The man who saved Spidey
A behind-the-curtain superhero kept Broadway’s biggest fiasco from flopping
- Last Updated: 12:29 AM, June 12, 2012
- Posted: 9:51 PM, June 9, 2012

Today, “Spider-Man” has added an extra performance. The first 100 people named Tony — or any variation thereof — to arrive at the Foxwoods Theatre at 10 a.m. will get two free tickets to the 3 p.m. matinee.
Rick’s line: “We’re going to have more Tonys on Tony Sunday than any other show on Broadway!”
When all hell was breaking loose at the production last year — injuries, technical foul-ups, canceled performances, ballooning costs — Rick remained unflappable. Fielding phone calls from reporters in the middle of the night about yet another cast injury, he’d say, “Oh, Mary, here we go again! I’m moving my office to Bellevue!”

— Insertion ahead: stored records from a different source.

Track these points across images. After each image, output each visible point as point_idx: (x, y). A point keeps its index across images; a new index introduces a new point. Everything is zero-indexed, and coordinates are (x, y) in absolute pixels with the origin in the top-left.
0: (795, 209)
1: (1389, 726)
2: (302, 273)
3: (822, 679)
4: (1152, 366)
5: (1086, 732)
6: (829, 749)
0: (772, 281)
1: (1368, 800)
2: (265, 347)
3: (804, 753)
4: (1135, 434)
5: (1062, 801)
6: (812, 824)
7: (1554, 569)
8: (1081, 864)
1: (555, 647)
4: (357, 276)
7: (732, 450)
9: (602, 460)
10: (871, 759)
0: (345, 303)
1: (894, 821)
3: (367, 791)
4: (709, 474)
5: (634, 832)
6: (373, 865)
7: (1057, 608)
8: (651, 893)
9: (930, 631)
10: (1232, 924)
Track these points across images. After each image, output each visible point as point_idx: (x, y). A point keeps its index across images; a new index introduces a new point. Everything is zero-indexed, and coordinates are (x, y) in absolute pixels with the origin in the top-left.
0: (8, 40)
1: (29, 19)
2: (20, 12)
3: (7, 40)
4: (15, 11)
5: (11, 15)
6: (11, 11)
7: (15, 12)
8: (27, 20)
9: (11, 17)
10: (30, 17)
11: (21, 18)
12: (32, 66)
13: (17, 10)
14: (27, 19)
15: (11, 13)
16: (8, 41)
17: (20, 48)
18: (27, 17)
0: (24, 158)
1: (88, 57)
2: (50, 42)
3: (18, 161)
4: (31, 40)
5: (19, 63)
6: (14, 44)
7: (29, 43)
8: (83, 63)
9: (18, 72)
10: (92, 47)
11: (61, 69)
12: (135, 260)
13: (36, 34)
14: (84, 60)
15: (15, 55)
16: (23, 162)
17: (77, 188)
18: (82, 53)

Last June, the night the show re-opened after an overhaul, I ran into Rick and his team in Times Square. They were carrying flowers to present to the cast and Julie Taymor at the curtain call. (Taymor had been fired a couple of months earlier but decided to attend the opening in support of her actors.)
Rick and I thought it would be a kick if I were one of the “flower boys.” So he handed me a bouquet and I went down to the lip of the stage and passed out flowers to Taymor and the cast. Patrick Page (Green Goblin) and Michael Mulheren (J. Jonah Jameson) burst out laughing when they saw me.
The intense press coverage of “Spider-Man” helped keep the show on the boards. Before performances began in November 2010, advance sales were weak. But once people started getting injured, the box office exploded. People wanted to see Spider-Men tumble into the pit. It became Broadway’s version of NASCAR.
“Spider-Man” wound up on the cover of New York magazine and The New Yorker. Its problems were chronicled in newspapers around the world and every media personality from Don Imus to Stephen Colbert, Lesley Stahl to Whoopi Goldberg weighed in.
The critics killed “Spider-Man” in all its incarnations. But that didn’t matter. The prime audience for the show — international tourists — has never heard of Ben Brantley of the Times or Elisabeth Vincentelli of The Post.
“Spider-Man” is a gold-plated title and the producers, aided by Miramontez and his team, have persuaded the public that its special effects are as thrilling as anything in Cirque du Soleil.
And so “Spider-Man” endures. Will it make money?
Not on Broadway. It may gross $1.3 million a week but that just about covers its weekly overhead. It’s hard to see how the investors will ever get back their $85 million in New York.
But the longer the show runs here, the more in demand it will be in other markets.
And that’s the plan: license productions in huge arenas all over the world.
It just might work, as long as each production studies the Miramontez press strategy that spins dross into gold.
I have a feeling Rick’s about to rack up a lot of frequent flyer miles.
Oh, Mary!
The Tony Awards air tonight at 8 p.m. on CBS.